▸ **REQUIRED ACTION**
According to the extract on health promotion activities, how many health professionals and how many mothers took part in the in-depth interviews?

*** Opening of EXTRACT ***

Table 2 Characteristics of participants in in-depth interviews and focus group discussion

Emerging themes

The findings presented are based on individual in-depth interviews with 9 health professionals and 15 mothers.

Ad hoc and/ or parallel health education and promotion activities

In general, health promotion activities at public health facilities were integrated into routine health programming. However, the leaders reported that national capacity to plan and implement comprehensive Social and Behaviour Change Communication (SBCC) strategies and general health promotion interventions was low. They expressed concern about the sustainability of international organizations-led health promotion programmes in some target areas, which are emergency-related and the general poor integration of health promotion in routine health programming. A health leader explained:

“After the war] in 2015] the health information process is drawn by the international health organizations which have focused on remote areas and some regions. Health education programs are not planned. Most of the health education programs are now activated only during emergencies, such as the recent epidemic of cholera and diphtheria” (Health Leader 2; Abyan).

Some trained frontline health workers reported that the ongoing war had impacted negatively on delivering health education through mass media approaches. Instead, health education through interpersonal means with clients was now being used occasionally by health volunteers. A Midwife explained as follows:

“Before this civil war, the situation in this hospital ]General hospital/Lahj[ was better. We] midwives[ had given health messages to mothers through TV shows. Now, we sometimes have to collect mothers downstairs ]waiting hall[ to give them health education. This is done randomly by health volunteers” (Midwife 2; Lahj).

*** Close of EXTRACT ***
*** Opening of PROVIDED MATERIAL ***

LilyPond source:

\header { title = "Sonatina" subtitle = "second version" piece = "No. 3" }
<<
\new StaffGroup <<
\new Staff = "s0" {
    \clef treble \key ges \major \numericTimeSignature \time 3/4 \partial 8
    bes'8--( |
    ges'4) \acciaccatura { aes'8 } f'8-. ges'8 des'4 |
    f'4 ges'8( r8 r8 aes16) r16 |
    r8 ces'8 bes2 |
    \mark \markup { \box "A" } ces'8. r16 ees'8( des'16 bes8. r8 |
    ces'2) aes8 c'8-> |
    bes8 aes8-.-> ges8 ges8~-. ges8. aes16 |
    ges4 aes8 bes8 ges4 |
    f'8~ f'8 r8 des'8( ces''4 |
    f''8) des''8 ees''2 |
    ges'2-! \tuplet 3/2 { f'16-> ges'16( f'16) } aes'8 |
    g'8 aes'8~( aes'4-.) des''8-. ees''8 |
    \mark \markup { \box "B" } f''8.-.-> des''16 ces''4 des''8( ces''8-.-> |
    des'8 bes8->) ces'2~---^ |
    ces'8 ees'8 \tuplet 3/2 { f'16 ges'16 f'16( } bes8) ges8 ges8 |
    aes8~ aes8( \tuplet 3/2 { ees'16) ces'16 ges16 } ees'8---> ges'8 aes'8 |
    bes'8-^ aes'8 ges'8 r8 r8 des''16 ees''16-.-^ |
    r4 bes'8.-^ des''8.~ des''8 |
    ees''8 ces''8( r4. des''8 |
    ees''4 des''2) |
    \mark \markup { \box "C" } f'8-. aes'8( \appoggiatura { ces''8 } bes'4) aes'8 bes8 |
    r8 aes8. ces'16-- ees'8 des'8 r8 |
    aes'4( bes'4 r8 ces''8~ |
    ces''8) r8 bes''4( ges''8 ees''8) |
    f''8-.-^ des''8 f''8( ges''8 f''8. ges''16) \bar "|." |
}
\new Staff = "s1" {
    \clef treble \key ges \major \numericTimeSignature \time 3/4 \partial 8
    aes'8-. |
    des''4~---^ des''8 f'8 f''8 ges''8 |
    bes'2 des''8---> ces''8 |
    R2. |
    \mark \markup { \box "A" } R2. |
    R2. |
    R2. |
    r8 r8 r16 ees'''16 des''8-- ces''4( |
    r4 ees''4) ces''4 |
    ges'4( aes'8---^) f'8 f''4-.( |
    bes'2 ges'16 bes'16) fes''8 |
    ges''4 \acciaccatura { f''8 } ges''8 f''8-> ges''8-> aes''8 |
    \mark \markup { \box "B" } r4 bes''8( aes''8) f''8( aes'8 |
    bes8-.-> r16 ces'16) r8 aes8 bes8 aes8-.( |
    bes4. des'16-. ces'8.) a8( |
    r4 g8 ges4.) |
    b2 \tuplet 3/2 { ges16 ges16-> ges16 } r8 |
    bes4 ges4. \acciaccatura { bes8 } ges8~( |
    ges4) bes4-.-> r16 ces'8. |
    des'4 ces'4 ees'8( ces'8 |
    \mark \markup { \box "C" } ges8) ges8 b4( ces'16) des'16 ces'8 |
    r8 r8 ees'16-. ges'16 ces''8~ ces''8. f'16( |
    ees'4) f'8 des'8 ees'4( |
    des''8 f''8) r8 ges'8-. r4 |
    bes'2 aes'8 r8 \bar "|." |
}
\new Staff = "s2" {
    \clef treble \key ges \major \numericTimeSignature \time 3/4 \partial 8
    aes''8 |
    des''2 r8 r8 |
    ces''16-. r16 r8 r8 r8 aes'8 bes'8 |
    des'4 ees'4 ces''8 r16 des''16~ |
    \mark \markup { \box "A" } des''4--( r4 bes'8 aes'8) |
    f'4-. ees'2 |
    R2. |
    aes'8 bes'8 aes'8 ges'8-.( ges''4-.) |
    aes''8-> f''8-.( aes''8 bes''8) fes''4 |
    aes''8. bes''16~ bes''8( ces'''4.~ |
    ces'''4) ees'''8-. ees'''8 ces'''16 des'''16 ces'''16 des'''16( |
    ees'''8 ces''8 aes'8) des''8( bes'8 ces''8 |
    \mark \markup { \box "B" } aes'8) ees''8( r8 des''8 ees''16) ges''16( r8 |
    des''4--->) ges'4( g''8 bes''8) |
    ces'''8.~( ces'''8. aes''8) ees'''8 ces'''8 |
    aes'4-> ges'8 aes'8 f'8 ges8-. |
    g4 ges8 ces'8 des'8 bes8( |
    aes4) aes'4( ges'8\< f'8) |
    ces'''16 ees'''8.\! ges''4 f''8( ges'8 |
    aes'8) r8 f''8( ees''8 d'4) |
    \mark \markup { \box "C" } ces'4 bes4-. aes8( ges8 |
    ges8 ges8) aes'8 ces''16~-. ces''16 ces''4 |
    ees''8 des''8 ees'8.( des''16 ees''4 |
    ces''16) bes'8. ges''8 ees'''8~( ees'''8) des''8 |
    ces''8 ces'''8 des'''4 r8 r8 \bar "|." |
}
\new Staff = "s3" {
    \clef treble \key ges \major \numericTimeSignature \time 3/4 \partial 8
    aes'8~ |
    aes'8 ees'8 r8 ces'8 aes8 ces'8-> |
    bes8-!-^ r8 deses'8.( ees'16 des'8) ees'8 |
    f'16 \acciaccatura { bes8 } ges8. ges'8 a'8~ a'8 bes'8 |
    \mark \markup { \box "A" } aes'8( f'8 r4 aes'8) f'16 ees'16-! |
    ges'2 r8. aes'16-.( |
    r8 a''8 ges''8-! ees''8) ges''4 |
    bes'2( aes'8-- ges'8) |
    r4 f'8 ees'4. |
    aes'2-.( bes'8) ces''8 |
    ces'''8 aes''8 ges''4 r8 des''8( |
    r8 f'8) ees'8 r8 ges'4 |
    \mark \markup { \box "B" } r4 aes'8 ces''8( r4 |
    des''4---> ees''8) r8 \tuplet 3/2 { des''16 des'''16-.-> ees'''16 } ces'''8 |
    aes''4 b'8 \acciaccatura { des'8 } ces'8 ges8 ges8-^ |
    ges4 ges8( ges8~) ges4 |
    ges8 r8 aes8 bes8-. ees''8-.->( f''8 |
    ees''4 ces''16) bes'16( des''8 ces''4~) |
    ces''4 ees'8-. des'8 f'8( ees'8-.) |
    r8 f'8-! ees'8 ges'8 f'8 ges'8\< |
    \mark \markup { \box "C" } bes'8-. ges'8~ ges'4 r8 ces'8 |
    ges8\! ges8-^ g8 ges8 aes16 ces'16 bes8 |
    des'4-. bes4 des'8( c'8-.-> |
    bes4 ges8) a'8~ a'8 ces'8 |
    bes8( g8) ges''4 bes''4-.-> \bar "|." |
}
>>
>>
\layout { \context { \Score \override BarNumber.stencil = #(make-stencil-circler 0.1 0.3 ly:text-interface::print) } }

*** Close of PROVIDED MATERIAL ***

▸ **OUTPUT OF THE TASK**
9 health professionals and 15 mothers.